Fandango
Il fandango è una danza spagnola, inizialmente lenta e a seguire ritmata, addirittura tumultuosa. Ed è proprio così il film di Kevin Reynolds che, alla sua prima volta dietro la cinepresa, dà vita a un piccolo grande cult. Un gran trambusto, una corsa spericolata in auto e il divertimento sregolato, ma anche un litigio tra amici, l’ombra della guerra alle spalle e un momento di riflessione a spezzare lo spasso.
Quattro amici fuggono insieme verso il Messico, due di loro con la chiamata alle armi, tra il desiderio di restare giovani e le responsabilità a chiamarli: non solo la guerra in Vietnam, ma anche il matrimonio e i doveri morali tra amici.

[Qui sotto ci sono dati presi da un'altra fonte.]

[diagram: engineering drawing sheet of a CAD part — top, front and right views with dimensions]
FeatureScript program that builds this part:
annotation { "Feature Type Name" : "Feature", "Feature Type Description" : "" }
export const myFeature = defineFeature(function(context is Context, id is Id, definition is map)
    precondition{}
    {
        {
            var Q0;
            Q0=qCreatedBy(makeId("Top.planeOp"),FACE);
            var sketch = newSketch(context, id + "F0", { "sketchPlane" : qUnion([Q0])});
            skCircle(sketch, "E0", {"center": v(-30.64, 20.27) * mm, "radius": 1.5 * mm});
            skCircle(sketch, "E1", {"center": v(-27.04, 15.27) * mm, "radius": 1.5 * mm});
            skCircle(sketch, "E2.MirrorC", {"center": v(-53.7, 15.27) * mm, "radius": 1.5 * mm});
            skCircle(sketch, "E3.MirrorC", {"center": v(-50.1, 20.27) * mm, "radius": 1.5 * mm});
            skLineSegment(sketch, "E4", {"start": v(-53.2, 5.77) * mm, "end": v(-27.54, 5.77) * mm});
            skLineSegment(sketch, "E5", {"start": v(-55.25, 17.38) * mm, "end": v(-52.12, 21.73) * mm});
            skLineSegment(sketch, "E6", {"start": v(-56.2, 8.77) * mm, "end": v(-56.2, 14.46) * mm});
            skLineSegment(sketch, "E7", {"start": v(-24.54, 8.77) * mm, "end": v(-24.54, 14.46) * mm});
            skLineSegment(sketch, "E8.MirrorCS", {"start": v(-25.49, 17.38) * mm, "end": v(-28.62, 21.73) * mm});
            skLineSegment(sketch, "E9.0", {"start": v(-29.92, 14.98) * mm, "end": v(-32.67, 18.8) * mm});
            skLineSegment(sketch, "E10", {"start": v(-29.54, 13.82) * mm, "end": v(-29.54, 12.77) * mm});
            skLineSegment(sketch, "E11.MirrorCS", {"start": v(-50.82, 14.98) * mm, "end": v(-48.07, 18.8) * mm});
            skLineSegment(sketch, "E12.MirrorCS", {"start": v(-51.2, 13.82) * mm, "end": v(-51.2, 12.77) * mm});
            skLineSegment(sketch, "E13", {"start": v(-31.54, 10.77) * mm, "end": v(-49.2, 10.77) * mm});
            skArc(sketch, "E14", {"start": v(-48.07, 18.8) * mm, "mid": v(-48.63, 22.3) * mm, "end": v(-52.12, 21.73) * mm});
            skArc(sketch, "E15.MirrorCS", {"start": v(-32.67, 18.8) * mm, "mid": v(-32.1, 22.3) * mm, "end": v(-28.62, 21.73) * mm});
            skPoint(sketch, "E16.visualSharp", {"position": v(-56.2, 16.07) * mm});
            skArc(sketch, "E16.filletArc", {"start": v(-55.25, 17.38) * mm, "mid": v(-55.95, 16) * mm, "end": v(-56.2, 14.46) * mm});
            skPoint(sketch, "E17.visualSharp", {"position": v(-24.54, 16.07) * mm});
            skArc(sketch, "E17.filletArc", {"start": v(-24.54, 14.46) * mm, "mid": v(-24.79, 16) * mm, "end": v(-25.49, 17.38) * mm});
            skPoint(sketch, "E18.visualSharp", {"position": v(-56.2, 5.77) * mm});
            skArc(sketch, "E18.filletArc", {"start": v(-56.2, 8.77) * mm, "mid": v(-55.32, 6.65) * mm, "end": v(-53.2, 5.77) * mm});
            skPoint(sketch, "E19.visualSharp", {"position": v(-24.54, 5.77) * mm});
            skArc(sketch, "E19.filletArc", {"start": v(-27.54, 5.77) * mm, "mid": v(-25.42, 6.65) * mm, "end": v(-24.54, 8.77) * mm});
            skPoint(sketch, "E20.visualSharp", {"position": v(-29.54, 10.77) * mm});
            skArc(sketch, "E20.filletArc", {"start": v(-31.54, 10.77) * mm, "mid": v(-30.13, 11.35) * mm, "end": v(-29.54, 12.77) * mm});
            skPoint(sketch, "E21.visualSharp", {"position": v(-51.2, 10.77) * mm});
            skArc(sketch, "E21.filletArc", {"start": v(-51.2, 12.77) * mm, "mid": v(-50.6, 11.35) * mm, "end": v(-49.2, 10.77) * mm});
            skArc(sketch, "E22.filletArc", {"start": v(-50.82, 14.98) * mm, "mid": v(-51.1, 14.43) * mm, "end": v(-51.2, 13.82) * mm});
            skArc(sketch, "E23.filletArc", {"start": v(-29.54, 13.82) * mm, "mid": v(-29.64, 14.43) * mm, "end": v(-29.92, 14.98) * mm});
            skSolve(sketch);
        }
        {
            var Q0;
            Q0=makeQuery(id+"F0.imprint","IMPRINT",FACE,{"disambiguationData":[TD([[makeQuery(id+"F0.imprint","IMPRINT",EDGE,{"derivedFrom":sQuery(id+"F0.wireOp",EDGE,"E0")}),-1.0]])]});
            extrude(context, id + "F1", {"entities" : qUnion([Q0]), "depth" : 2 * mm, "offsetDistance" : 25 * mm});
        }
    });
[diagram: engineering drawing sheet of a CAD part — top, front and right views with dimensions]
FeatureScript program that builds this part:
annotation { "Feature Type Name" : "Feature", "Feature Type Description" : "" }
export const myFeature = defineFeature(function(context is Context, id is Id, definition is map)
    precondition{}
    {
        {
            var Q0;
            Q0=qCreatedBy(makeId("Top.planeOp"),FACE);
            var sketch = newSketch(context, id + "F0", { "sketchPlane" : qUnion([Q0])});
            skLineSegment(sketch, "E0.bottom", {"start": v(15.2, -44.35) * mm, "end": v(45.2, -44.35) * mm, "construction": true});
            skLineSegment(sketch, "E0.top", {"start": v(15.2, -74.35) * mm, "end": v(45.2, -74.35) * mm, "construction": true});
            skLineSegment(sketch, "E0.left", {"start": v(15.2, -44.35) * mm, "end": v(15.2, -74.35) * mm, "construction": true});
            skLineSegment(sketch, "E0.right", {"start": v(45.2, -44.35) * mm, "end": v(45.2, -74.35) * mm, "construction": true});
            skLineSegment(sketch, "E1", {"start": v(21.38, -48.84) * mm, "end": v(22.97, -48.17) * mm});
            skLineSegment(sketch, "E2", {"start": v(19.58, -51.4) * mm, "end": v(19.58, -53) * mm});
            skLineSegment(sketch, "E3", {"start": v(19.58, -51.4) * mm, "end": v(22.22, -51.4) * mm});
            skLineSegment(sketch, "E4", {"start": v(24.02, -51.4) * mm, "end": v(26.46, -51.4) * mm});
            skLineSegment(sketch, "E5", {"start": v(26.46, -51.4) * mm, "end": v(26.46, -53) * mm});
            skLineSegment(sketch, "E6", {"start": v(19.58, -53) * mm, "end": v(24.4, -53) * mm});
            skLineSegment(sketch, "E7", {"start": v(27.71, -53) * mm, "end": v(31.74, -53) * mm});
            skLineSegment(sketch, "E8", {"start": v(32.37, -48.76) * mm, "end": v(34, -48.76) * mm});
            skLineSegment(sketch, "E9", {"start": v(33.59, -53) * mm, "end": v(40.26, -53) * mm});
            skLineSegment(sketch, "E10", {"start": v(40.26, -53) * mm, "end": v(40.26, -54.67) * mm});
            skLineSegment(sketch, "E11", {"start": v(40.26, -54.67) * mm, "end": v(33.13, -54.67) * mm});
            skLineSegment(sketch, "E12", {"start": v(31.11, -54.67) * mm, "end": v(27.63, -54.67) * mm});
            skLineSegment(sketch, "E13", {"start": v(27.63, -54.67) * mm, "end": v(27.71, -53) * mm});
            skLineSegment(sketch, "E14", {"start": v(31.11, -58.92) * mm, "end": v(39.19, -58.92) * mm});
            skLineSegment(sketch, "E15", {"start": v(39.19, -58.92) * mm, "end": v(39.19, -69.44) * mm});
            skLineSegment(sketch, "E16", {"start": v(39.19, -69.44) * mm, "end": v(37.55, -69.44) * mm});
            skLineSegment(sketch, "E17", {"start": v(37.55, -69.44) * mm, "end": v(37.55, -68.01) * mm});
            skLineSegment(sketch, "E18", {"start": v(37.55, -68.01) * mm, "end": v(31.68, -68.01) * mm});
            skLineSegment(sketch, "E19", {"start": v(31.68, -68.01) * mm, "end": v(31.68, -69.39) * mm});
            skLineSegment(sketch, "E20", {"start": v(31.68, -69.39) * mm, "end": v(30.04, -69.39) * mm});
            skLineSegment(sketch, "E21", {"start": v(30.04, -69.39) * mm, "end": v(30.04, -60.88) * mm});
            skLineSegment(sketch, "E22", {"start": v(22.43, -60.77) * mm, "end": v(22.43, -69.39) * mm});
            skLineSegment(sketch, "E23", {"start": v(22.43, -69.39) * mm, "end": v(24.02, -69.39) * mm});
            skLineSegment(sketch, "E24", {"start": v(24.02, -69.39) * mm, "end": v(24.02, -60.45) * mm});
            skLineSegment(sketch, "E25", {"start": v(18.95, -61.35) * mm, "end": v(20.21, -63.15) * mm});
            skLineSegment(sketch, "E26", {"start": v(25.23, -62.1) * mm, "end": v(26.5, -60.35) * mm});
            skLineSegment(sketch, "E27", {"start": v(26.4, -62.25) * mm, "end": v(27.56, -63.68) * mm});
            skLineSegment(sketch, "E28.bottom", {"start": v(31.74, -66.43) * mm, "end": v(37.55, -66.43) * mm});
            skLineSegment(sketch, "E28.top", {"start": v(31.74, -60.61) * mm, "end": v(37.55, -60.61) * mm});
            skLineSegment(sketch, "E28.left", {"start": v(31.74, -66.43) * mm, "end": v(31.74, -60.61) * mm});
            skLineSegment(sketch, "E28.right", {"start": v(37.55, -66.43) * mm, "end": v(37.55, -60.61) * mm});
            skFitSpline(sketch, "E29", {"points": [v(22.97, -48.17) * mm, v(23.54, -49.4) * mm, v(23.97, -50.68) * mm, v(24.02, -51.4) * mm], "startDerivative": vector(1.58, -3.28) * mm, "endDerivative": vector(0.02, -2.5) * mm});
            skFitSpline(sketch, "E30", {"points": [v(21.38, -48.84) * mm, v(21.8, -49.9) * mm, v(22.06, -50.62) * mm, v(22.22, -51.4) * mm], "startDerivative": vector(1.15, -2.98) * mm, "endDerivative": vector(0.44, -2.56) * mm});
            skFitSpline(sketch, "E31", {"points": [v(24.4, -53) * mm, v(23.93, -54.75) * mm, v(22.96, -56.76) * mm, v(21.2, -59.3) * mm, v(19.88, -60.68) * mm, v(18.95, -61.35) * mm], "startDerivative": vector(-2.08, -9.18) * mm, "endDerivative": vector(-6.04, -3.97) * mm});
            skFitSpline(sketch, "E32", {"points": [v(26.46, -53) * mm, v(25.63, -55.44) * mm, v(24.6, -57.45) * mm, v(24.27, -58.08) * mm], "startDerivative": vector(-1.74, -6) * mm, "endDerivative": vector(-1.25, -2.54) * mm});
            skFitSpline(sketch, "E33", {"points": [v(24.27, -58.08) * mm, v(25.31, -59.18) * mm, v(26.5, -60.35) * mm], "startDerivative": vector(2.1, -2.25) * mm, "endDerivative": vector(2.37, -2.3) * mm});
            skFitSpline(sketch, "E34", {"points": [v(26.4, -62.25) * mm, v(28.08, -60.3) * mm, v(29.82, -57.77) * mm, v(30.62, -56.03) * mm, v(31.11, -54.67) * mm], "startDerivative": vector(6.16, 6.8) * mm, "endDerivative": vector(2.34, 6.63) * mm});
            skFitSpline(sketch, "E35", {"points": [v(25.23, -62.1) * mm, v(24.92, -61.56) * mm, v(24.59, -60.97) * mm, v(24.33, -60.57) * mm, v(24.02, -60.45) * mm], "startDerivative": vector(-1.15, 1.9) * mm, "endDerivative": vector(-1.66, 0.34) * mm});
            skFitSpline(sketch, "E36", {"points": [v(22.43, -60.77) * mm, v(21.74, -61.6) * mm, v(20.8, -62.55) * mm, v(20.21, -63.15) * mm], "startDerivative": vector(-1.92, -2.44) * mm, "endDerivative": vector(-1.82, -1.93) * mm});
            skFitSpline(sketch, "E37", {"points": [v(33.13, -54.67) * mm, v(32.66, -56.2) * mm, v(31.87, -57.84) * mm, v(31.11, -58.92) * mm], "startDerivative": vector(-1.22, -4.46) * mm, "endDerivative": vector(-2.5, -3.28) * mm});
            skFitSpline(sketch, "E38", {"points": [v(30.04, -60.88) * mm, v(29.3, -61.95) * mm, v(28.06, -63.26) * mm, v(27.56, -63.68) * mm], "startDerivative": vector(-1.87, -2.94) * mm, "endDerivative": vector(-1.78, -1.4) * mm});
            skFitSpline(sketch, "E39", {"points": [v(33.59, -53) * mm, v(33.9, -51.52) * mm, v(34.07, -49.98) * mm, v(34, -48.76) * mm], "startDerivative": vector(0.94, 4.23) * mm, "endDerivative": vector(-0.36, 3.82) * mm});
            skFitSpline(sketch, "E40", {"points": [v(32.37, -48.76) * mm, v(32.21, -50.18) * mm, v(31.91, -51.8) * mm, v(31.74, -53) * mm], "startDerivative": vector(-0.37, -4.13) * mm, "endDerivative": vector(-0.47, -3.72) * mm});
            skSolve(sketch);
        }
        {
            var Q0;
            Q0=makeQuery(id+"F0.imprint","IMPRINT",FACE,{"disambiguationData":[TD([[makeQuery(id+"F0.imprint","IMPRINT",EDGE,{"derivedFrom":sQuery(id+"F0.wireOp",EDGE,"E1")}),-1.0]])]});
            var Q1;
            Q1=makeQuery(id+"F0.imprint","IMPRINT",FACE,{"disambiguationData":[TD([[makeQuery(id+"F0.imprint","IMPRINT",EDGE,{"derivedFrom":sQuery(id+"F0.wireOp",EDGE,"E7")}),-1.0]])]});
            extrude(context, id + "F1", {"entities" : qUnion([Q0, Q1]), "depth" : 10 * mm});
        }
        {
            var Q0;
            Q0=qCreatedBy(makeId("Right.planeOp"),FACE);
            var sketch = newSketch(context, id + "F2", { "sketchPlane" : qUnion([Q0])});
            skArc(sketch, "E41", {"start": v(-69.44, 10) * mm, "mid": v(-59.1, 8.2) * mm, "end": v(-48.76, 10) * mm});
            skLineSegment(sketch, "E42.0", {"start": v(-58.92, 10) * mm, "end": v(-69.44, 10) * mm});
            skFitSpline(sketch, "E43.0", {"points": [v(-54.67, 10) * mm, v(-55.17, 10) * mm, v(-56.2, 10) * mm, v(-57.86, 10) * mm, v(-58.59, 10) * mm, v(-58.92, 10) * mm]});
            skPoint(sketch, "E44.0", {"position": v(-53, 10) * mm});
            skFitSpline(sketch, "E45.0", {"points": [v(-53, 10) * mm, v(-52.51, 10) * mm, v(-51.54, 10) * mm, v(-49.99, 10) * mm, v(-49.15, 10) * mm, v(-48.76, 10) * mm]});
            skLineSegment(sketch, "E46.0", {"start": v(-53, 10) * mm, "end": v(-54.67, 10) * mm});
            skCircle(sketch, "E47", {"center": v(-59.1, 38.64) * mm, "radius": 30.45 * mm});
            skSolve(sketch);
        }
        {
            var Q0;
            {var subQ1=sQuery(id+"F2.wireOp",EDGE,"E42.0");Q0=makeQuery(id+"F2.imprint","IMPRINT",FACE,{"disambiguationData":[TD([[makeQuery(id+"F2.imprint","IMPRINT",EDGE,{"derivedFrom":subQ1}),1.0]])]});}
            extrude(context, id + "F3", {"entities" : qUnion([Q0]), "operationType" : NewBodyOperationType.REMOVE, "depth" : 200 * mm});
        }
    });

Fandango è agrodolce. Il suo inno alcolico alla libertà e i momenti di selvaggia e irresponsabile avventura si alternano, al ritmo di una danza rock, alla delicatezza dei sentimenti. La paura di crescere, ma anche l’amicizia e l’amore che si rivelano, dopo le goliardate, in un finale deliziosamente malinconico.
Reynolds ci fa ridere, ma riesce anche a mostrarci quel velo intimo dietro al sorriso.